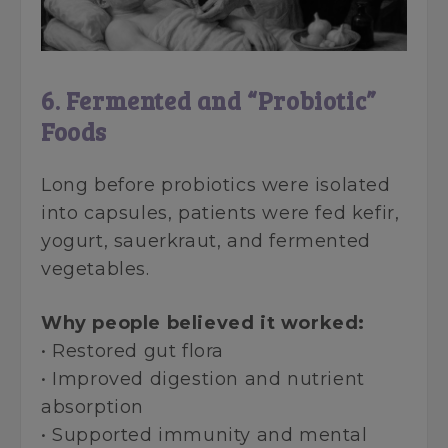
6. Fermented and “Probiotic”
Foods
Long before probiotics were isolated
into capsules, patients were fed kefir,
yogurt, sauerkraut, and fermented
vegetables.
Why people believed it worked:
• Restored gut flora
• Improved digestion and nutrient
absorption
• Supported immunity and mental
○ ○ ○ ○ ○ ○ ○
**WORK TO BE COMPLETED:** Show every line of the data in which the word "were" appears.

**EXERCISE OUTPUT:**
Long before probiotics were isolated
into capsules, patients were fed kefir,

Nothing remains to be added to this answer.